Direktur Utama PLN, Darmawan Prasodjo turun langsung memimpin percepatan pemulihan di lapangan. Ia memastikan seluruh sumber daya perusahaan bekerja secara optimal.
Darmawan menegaskan, pemulihan membutuhkan dukungan banyak pihak. “Tim PLN bekerja tanpa henti di tengah cuaca tidak bersahabat, harus melewati jalur berlumpur, membawa material secara manual, dan memastikan setiap pekerjaan aman,” ujarnya melalui siaran pers, Jumat(12/12/2025).
“Kami juga menyampaikan apresiasi yang sebesar-besarnya kepada pemerintah daerah, TNI, Polri, dan masyarakat yang memberikan dukungan penuh. Progres perbaikan bisa berjalan baik,” ucapnya.
Banjir dan pergeseran tanah menyebabkan lima tower SUTT roboh di jalur Langsa–Pangkalan Brandan. Tujuh tower lainnya juga mengalami kerusakan.
Kerusakan itu memutus sistem kelistrikan Aceh dari jaringan besar Sumatra. Kondisi ini berdampak pada pasokan listrik di sejumlah wilayah.
Untuk mempercepat pemulihan, PLN mengerahkan 1.476 personel dari berbagai unit. Mereka bertugas menangani perbaikan transmisi, jaringan distribusi, dan dukungan logistik.

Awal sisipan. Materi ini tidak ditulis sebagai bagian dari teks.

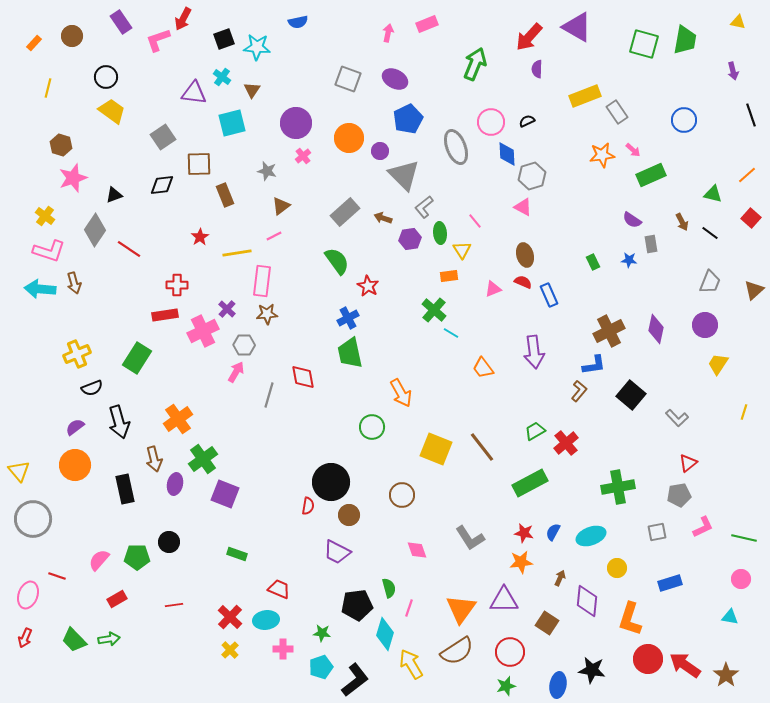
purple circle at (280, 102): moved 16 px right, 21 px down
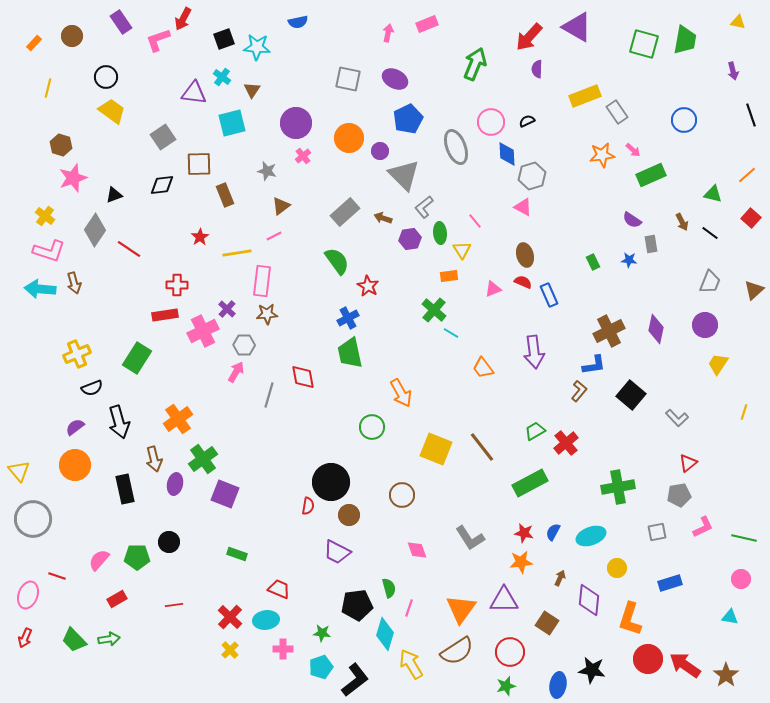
gray square at (348, 79): rotated 8 degrees counterclockwise
purple diamond at (587, 601): moved 2 px right, 1 px up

General Manager PLN Unit Induk Penyaluran dan Pusat Pengatur Beban Sumatera(UIP3BS) Amiruddin mengatakan, pekerjaan dilakukan melalui sistem shift. "Tim di lokasi terus bekerja membangun tower darurat dan melakukan modifikasi untuk perbaikan tower yang rusak," ujarnya.
PLN juga menggandeng Marinir Batalyon 8 Pangkalan Brandan untuk memperkuat keamanan dan mobilisasi lapangan. Dukungan ini membantu akses logistik di medan sulit.
“Prioritas utama kami adalah memastikan penormalan secepatnya. Tim gabungan terus bekerja, meski medan sulit dan cuaca tidak bersahabat, untuk mengembalikan keandalan sistem kelistrikan,” kata Amiruddin.